I grabbed a few minutes this afternoon to fish the close “swimming hole” down on Silver Creek. I wanted to try the Marukyu tanago bait I recently purchased. This is a pink/red gel in a tube and is used extensively in Japan by Tanago fishermen. I’m looking for other micro-fishing bait alternatives that will travel well. I have no doubt the tube will travel well, but I sure could not get the small blob of gel to stay on my hook well. I quickly resorted to a small piece of Berkley Gulp Earthworm. I have been using this bait with some success when I do not have real earthworms. Real earthworms perform the best though.
This pool is known to hold a variety of sunfish, Largemouth Bass, Yellow Bulheads and Weed Shiners. On my first cast with the Gulp earthworm I caught a scrappy little bluegill that made the 7x tippet line on the Soyokaze 20SR sing. Even with his small size, he sported a striking orange chest. Mind you now, this piece of bait is significantly smaller than a match head and the hook is a micro tanago hook. Luckily I hooked him in the lip, so hook removal was non eventful.
With the quick action of the Bluegill, I thought I was in for a fast paced afternoon. It was not meant to be…. Nothing. Usually, the Weed Shiners eventually find me and keep me busy, but they were no where to be seen. This water is not clear, has a black bottom and the surface is almost entirely obscured by canopy. Sight fishing is not an option, but I usually fish without a bobber/float while micro-fishing here. I use a single #6 (.1 g) split shot about an inch and a half above the hook, and flip it out, letting it slowly sink. This normally is where I’ll get the activity, but not today.

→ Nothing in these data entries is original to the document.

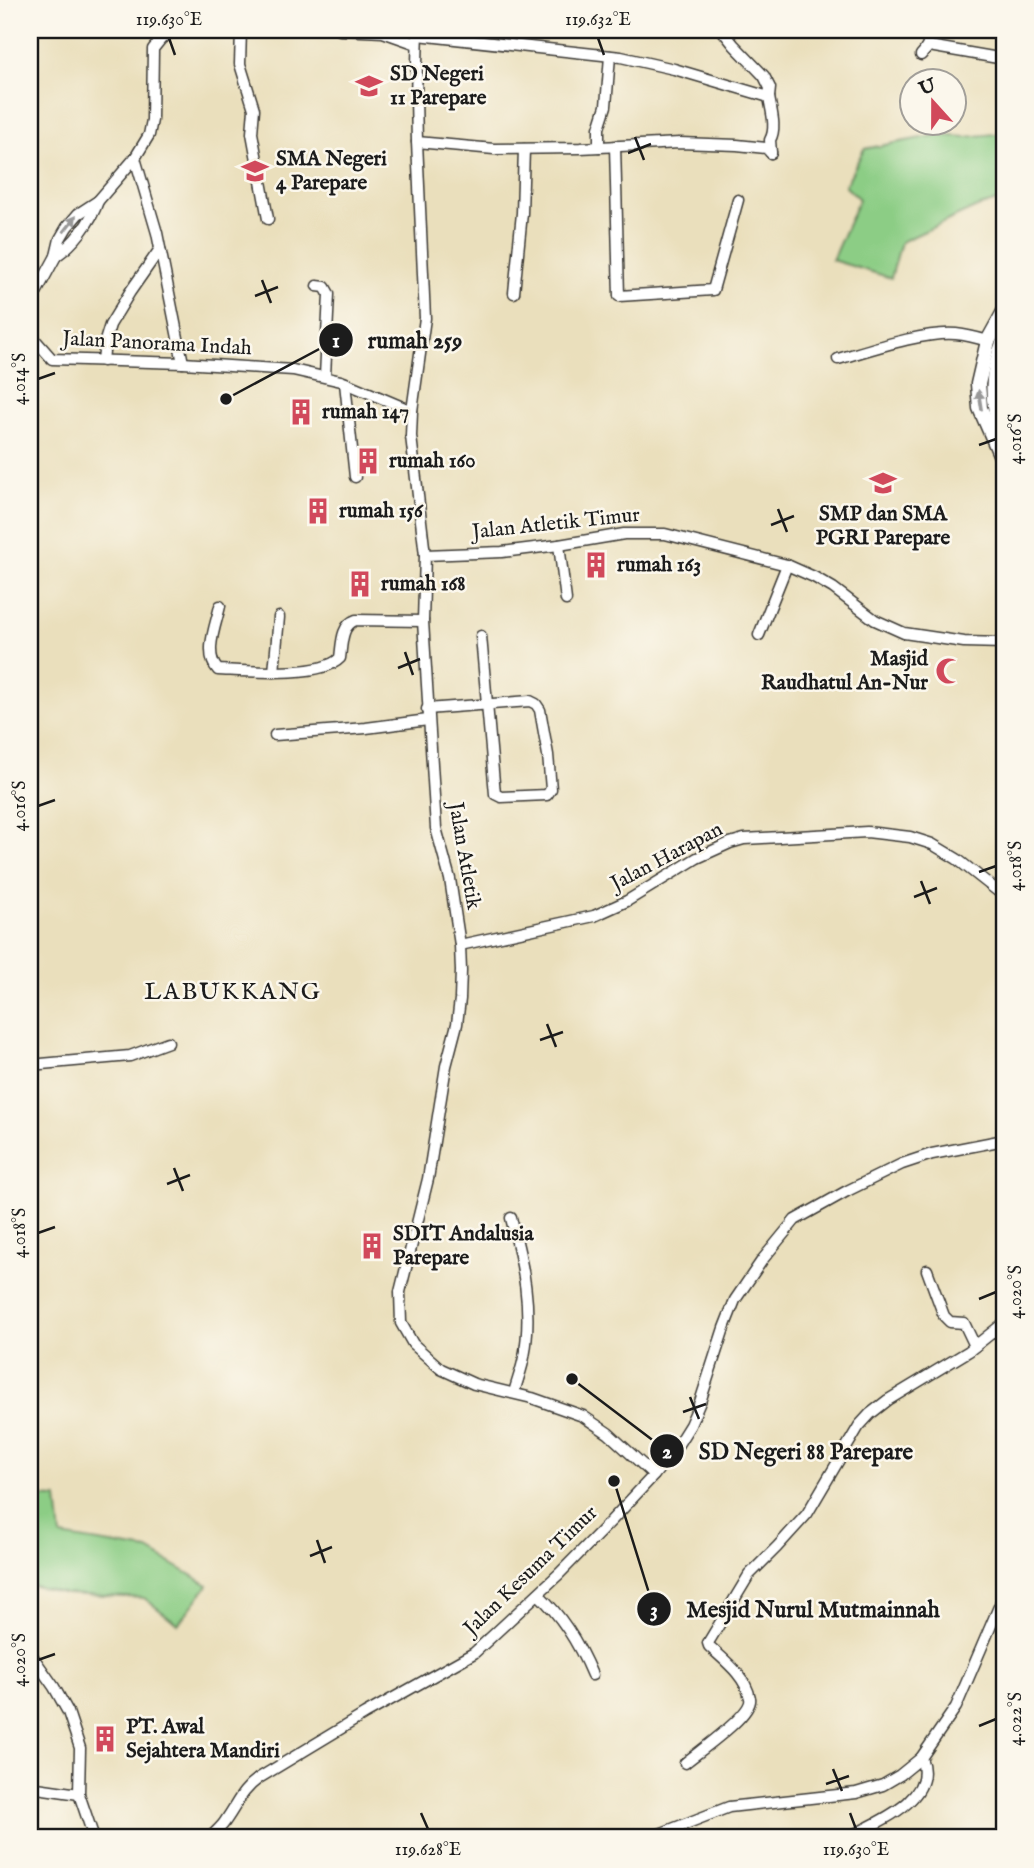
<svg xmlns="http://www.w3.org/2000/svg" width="1034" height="1868" font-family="'IM FELL English',serif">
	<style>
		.green { fill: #8ccd85; stroke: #547450; stroke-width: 2 }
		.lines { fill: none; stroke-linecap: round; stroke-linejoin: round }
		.minor-casing { stroke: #3b3934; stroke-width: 13 }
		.secondary-casing { stroke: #3b3934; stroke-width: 17 }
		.minor { stroke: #fff; stroke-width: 10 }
		.secondary { stroke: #fff; stroke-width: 14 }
		.oneway { fill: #999 }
		.ticks { fill: none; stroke: #1c1c1c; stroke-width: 2.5 }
		.labels { text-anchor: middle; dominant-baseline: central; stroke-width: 5; stroke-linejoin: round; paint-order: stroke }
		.poi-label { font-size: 21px; font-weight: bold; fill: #1c1c1c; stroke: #fbf7ec; text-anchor: start }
		.street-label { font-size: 21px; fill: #1c1c1c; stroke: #fbf7ec }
		.quarter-label { font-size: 24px; letter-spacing: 2px; fill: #1c1c1c; stroke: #fbf7ec }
		.leader { fill: none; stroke: #1c1c1c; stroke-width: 2.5 }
		.callout-dot { fill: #1c1c1c; stroke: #fbf7ec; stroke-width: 2.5 }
		.mark-label { font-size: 21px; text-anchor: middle; font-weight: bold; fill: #fff }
		.callout-label { font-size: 23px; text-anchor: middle; font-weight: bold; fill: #1c1c1c; stroke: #fbf7ec; stroke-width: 5; stroke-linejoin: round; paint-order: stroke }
		.neatline { fill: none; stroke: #1c1c1c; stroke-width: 2.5 }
		.ticks-label { font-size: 18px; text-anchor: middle; fill: #1c1c1c }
	</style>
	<rect width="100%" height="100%" fill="#fbf7ec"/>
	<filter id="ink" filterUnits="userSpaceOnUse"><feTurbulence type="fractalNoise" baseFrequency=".0143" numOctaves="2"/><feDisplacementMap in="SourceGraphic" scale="14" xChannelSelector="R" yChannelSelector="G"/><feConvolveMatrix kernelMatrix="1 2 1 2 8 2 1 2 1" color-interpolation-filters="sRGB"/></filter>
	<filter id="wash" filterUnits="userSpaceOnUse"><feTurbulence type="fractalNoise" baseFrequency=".00686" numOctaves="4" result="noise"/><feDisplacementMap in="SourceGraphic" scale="28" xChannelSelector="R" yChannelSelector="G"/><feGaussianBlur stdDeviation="1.57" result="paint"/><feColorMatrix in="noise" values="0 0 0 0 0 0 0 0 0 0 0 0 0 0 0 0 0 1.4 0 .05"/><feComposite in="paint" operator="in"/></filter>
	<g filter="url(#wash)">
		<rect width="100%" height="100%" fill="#eadfbc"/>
		<!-- green -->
		<g class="green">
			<path d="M1004,133V199L977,207L901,242L891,278L832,260L859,199L845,186L864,149L937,135L966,137Z"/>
			<path d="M30,1497L57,1498L61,1536L148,1550L208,1585L178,1624L144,1598L66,1594L30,1585Z"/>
		</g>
	</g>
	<g filter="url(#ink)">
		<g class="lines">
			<!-- minor casing -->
			<g class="minor-casing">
				<g id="minor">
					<path d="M241,30L240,64L254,109L252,133L268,219"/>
					<path d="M340,30L383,32L417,44"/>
					<path d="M418,30L416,97L417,142L425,318L412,411L411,436L425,555L423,621L436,828L450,879L460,945L461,971L460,999L457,1024L446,1066L428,1179L400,1292L401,1323L413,1344L441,1369L474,1384L532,1398L583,1416L608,1433L654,1475"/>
					<path d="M418,35L621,57L674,69L769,97L770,88L764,76L734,45L722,30"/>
					<path d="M925,50L928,45L927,30"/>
					<path d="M921,55L929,46L1004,59"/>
					<path d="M769,97C771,110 777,128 770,140L771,153"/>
					<path d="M417,142L494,149L580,148L680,143L737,145L766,148L771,153"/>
					<path d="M615,146L619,296L713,290L738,200"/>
					<path d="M599,147V128L606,106L610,56"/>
					<path d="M135,158L157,233L183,363"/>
					<path d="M56,256C74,244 91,222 98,201L135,158L149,135L152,120L153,49L161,39L174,30"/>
					<path d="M317,286L325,287L329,294L325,376"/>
					<path d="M514,293L522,213L524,149"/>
					<path d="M30,304L56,256L60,239L67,227L78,214L98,201"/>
					<path d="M30,334L52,359L183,363L293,370L341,381L412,411"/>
					<path d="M838,359C869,350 925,331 956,334C967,335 978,338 988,341"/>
					<path d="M103,361L105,341L110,325L130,292L160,249"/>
					<path d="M345,383L355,477"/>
					<path d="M559,545L566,600"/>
					<path d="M425,555L502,552L559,545L624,534H665L787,565L814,577L833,588L875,620L904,633L964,642L1004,643"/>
					<path d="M220,606C216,625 203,654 218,670C245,671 321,678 340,658C342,644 341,625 356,620L423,621"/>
					<path d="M759,635L787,565"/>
					<path d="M274,672L279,617"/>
					<path d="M427,709L530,701L536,704L540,710L548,755L551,789L547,795L501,797L495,794L481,636"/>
					<path d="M275,735L366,728L428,720"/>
					<path d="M460,945L594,916L627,901L697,858L730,843L744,839L867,832L910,837L932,844L957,859L1004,896"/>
					<path d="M30,1065L130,1056L168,1042"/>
					<path d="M511,1218C523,1263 533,1310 524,1357C522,1369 517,1381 514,1393"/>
					<path d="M927,1270L944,1316L950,1322L964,1323L975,1346"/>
					<path d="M538,1594C563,1617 579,1644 592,1675"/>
					<path d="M30,1653L54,1687L68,1712L80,1748L79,1794L94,1838"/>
					<path d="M685,1763C698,1752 754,1714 750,1698C745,1675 725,1661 709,1646L708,1643L749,1575L777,1547L807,1514L859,1426L870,1414L888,1400L969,1351L1004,1323"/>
					<path d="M30,1787L79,1794"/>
					<path d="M210,1838C215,1832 222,1827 226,1820C238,1803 241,1791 259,1778L365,1714L474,1653L559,1574L611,1521L654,1475L675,1449L690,1425L700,1402L724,1328L735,1300L763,1259L795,1220L847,1191L902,1164L932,1154L1004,1140"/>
					<path d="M649,1838L729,1807L856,1793L883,1785L900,1775L921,1758L956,1707L1004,1595"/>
					<path d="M847,1838C875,1823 938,1800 921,1758"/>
				</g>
			</g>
			<!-- secondary casing -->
			<g class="secondary-casing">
				<g id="secondary">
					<path d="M1004,312L988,341L978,384L980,408L1004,463"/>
					<path d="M1004,341C991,373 989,402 1004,434"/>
				</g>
			</g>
			<!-- minor -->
			<use href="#minor" class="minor"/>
			<!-- secondary -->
			<use href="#secondary" class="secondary"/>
		</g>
		<!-- one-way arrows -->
		<defs><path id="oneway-solid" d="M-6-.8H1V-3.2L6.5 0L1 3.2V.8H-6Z" transform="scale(1.75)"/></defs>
		<g class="oneway">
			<use href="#oneway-solid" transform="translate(70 224) rotate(-52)"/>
			<use href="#oneway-solid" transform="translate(980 400) rotate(-99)"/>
		</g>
	</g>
	<!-- ticks -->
	<path class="ticks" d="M169,38L175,55M598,38L604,55M635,137L644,160M628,153L651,144M262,280L271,303M255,296L278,287M38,379L55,373M979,445L996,439M778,509L787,532M771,525L794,516M405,652L413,675M398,668L420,659M38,806L55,800M979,872L996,866M921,881L930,904M914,897L937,888M547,1024L556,1047M540,1040L563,1032M174,1168L183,1191M167,1184L190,1175M38,1233L55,1227M979,1299L996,1292M690,1397L699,1419M683,1412L706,1404M317,1540L325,1563M310,1556L332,1547M38,1660L55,1654M979,1726L996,1719M833,1769L842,1791M826,1784L849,1776M421,1813L428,1829M850,1813L856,1829"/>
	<!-- icons -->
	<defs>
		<g id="school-bare" transform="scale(2.1)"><path d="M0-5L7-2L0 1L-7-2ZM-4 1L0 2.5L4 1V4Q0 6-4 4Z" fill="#d1495b" stroke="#fbf7ec" stroke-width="2.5" paint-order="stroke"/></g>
		<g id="building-bare" transform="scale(2.1)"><path d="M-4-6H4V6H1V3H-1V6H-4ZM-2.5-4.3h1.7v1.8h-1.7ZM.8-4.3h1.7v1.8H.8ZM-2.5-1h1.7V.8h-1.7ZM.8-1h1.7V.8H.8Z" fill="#d1495b" stroke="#fbf7ec" stroke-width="2.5" paint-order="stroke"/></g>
		<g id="mosque-bare" transform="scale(2.1)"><path d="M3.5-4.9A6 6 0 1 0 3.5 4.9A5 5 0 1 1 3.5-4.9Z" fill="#d1495b" stroke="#fbf7ec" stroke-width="2.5" paint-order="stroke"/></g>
	</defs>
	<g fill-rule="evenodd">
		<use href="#school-bare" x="369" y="86"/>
		<use href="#school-bare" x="255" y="171"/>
		<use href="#building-bare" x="301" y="412"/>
		<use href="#building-bare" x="368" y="461"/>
		<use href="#school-bare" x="883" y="483"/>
		<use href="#building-bare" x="318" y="511"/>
		<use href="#building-bare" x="596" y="565"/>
		<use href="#building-bare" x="360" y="584"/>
		<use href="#mosque-bare" x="949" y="671"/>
		<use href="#building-bare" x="372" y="1246"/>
		<use href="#building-bare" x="105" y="1739"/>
	</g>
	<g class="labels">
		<!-- poi labels -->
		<g class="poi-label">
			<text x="390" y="74">SD Negeri<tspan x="390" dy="24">11 Parepare</tspan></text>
			<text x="276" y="159">SMA Negeri<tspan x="276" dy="24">4 Parepare</tspan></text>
			<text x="322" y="412">rumah 147</text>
			<text x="389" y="461">rumah 160</text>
			<text x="339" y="511">rumah 156</text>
			<text x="883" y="514" text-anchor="middle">SMP dan SMA<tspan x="883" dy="24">PGRI Parepare</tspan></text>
			<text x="617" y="565">rumah 163</text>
			<text x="381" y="584">rumah 168</text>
			<text x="928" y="659" text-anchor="end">Masjid<tspan x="928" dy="24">Raudhatul An-Nur</tspan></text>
			<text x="393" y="1234">SDIT Andalusia<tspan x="393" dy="24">Parepare</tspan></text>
			<text x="126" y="1727">PT. Awal<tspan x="126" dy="24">Sejahtera Mandiri</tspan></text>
		</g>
		<!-- street labels -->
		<g class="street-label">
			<text transform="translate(157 344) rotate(3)">Jalan Panorama Indah</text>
			<text transform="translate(556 524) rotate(-6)">Jalan Atletik Timur</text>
			<text transform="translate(464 856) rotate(80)">Jalan Atletik</text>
			<text transform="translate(667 857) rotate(-28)">Jalan Harapan</text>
			<text transform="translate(531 1571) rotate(-44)">Jalan Kesuma Timur</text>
		</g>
		<!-- quarter labels -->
		<g class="quarter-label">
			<text x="233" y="992">LABUKKANG</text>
		</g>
	</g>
	<!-- callouts -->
	<path class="leader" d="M226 399L336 340M572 1379L667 1451M614 1481L654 1609"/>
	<g class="callout-dot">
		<circle cx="226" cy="399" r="7"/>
		<circle cx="572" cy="1379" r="7"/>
		<circle cx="614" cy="1481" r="7"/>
		<circle cx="336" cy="340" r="18"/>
		<circle cx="667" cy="1451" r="18"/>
		<circle cx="654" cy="1609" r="18"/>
	</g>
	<g class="mark-label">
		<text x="336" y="347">1</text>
		<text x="667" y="1458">2</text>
		<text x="654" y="1616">3</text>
	</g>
	<g class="callout-label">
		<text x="415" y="348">rumah 259</text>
		<text x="806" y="1459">SD Negeri 88 Parepare</text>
		<text x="813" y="1617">Mesjid Nurul Mutmainnah</text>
	</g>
	<!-- margin -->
	<rect width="1034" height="1868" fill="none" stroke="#fbf7ec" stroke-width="77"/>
	<!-- north arrow -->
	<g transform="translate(933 102) rotate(339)"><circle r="33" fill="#fbf7ec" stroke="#a29f99" stroke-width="2"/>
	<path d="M0-5L12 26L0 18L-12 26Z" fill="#d1495b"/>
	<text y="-10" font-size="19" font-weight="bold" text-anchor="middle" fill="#1c1c1c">U</text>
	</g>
	<rect x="38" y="38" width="958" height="1791" class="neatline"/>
	<g class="ticks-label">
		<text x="169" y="25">119.630°E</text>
		<text x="598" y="25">119.632°E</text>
		<text transform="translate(19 379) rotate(-90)" y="6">4.014°S</text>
		<text transform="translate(1015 439) rotate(-90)" y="6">4.016°S</text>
		<text transform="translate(19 806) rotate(-90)" y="6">4.016°S</text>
		<text transform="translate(1015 866) rotate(-90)" y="6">4.018°S</text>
		<text transform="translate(19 1233) rotate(-90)" y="6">4.018°S</text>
		<text transform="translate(1015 1292) rotate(-90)" y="6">4.020°S</text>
		<text transform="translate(19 1660) rotate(-90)" y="6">4.020°S</text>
		<text transform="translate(1015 1719) rotate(-90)" y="6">4.022°S</text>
		<text x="428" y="1855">119.628°E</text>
		<text x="856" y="1855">119.630°E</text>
	</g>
</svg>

It seemed like an eternity, so I decided to change up my presentation a bit. After letting the bait sink, I began twitching it, much as I do my soft bait jig while fishing for Speckled Trout. On my second cast with this technique, I had a “strike”….fish on! I must have aggravated the 3 inch Brook Silverside (Labidesthes sicculus), as he inhaled the bait. His face showed hints of red which the males get when in breeding condition. This is the first Brook Silverside I’ve caught in Baldwin County and was quite surprised to find him in Silver Creek. Other Brook Silversides I’ve caught have generally been sight fished while they are on the surface. Even on the surface, action to the bait seemed to be key to success. After a brief photo session, he was returned to the creek.